P. I. — Sur le plan du fonctionnement du ministère, comment cette échéance se prépare-t-elle ? Avez-vous mis en place des équipes dédiées ?
R. M. — Bien sûr, à la direction des Sports, une équipe est en charge des Jeux avec un conseiller dédié dans mon cabinet qui travaille étroitement avec l’ensemble des partenaires du projet. Quant à moi, je rencontre régulièrement Tony Estanguet et son équipe pour des points d’étape.
P. I. — Voyez-vous le gouvernement, quel qu’il soit, retirer un bénéfice politique de JO réussis ?
R. M. — Notre rôle est clair : garantir que les Jeux seront livrés en temps et en heure et que le budget sera respecté. Le réel bénéfice politique, à mon sens, sera perceptible lorsque les habitants de Seine-Saint-Denis pourront profiter de logements neufs — notamment ceux du Village olympique — et d’équipements sportifs rénovés grâce aux Jeux une fois que les athlètes seront repartis.
P. I. — Un dossier aussi important que les violences sexuelles dans le sport fait-il l’objet d’une lecture particulière à la lumière des Jeux en France ?

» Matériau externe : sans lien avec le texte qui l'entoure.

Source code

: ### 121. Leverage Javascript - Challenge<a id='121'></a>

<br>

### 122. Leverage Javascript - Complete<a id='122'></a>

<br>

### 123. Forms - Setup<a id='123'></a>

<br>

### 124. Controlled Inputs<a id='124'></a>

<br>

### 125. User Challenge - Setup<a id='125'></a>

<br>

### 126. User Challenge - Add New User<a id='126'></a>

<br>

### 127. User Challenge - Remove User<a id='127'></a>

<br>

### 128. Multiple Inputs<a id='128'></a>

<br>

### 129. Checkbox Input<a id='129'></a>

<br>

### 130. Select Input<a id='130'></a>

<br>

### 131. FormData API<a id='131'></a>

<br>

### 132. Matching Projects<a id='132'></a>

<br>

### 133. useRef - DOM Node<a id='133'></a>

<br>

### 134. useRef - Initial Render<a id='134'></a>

R. M. — La protection des pratiquants est pour moi une priorité. C’est le rôle du monde sportif que de veiller à ce que l’intégrité des personnes qui pratiquent un sport dans nos clubs et nos associations soit défendue et protégée. C’est pourquoi nous devons lutter fermement contre toute forme de dérive, qu’il s’agisse de violences sexuelles, de harcèlement ou de discrimination. C’est un combat de société et le sport doit y prendre sa part.
P. I. — Combien de spectateurs sont-ils attendus dans les stades et, de manière générale, dans tous les lieux qui présentent des spectacles sportifs ? Compte tenu de la pandémie, la problématique des jauges n’a pas fini de vous mobiliser. Même si l’échéance est encore lointaine, imaginez-vous des JO à Paris avec une affluence réduite ?
R. M. — Cette crise sanitaire nous a appris à mieux travailler ensemble. D’une certaine manière, dans l’adversité, nous avons resserré les liens avec le mouvement sportif et les partenaires du sport que sont les collectivités et les entreprises. Ensemble, nous avons fait preuve d’une grande capacité d’adaptation face à une épidémie extrêmement imprévisible. Nous avons travaillé à des scénarios très divers pour être prêts à affronter n’importe quelle situation. Ce sera le cas pour Paris 2024.